Socialist: someone who has nothing and wants to share it with everyone.
 
I like this one - probably urban myth, but a good story all the same....

An economics professor at Texas Tech said he had never failed a single student before but had, once, failed an entire class. The class had insisted that socialism worked and that no one would be poor and no one would be rich, a great equalizer. The professor then said ok, we will have an experiment in this class on socialism. All grades would be averaged and everyone would receive the same grade so no one would fail and no one would receive an A.

After the first test the grades were averaged and everyone got a B. The students who studied hard were upset and the students who studied little were happy. But, as the second test rolled around, the students who studied little had studied even less and the ones who studied hard decided they wanted a free ride too; so they studied little ...

The second Test average was a D! No one was happy. When the 3rd test rolled around the average was an F. The scores never increased as bickering, blame, name calling all resulted in hard feelings and no one would study for anyone else. All failed to their great surprise and the professor told them that socialism would ultimately fail because the harder to succeed the greater the reward but when a government takes all the reward away; no one will try or succeed.
 
"If you're not a socialist before you're twenty-five, you have no heart; if you are a socialist after twenty-five, you have no head", not sure who said it. I think socialism as an idea appeals to the young.

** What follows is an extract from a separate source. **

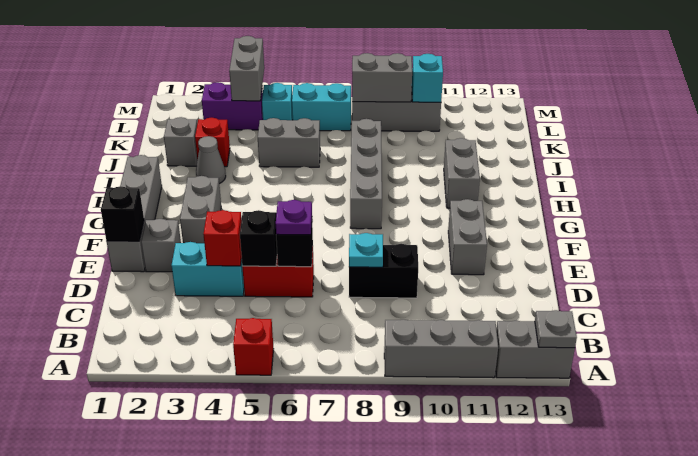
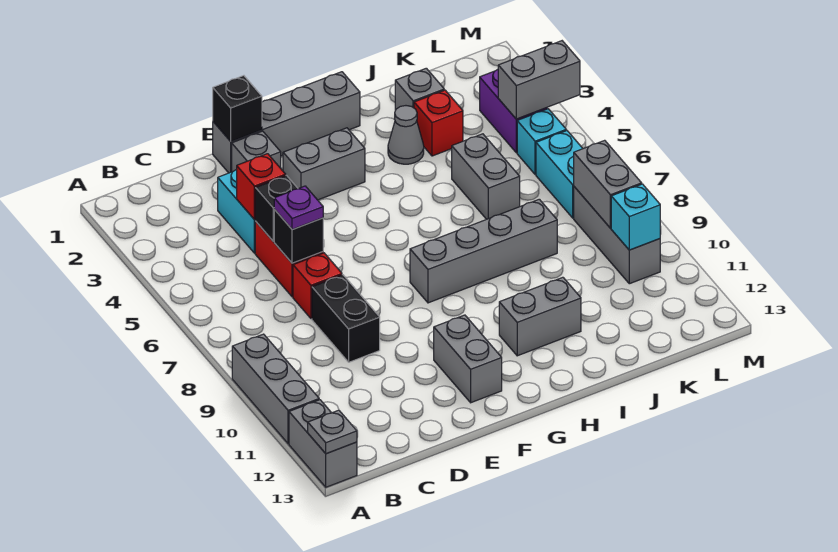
red brick A5 level 1 -> red brick D7 level 1
cyan plate D8 level 2 -> none
grey brick E11:F11 level 1 -> grey brick F11:F12 level 1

I think it's up there with smoking. For young people, it's not that smoking itself is cool, it's just that cool people smoke. It loses its allure eventually.
 
"If you're not a socialist before you're twenty-five, you have no heart; if you are a socialist after twenty-five, you have no head", not sure who said it.

“Any man under thirty who does not vote Labour has no heart, and any man over 30 who does not vote Conservative has no head”. It's often incorrectly attributed to Winston Churchill, but he never said it. I've a friend who was a Labour Party councillor in the UK. He said that if he had a pound for every time somebody quoted it to him when he was campaigning for Labour he would be a rich man.
 
“Any man under thirty who does not vote Labour has no heart, and any man over 30 who does not vote Conservative has no head”. It's often incorrectly attributed to Winston Churchill, but he never said it. I've a friend who was a Labour Party councillor in the UK. He said that if he had a pound for every time somebody quoted it to him when he was campaigning for Labour he would be a rich man.


Would he still be a socialist though?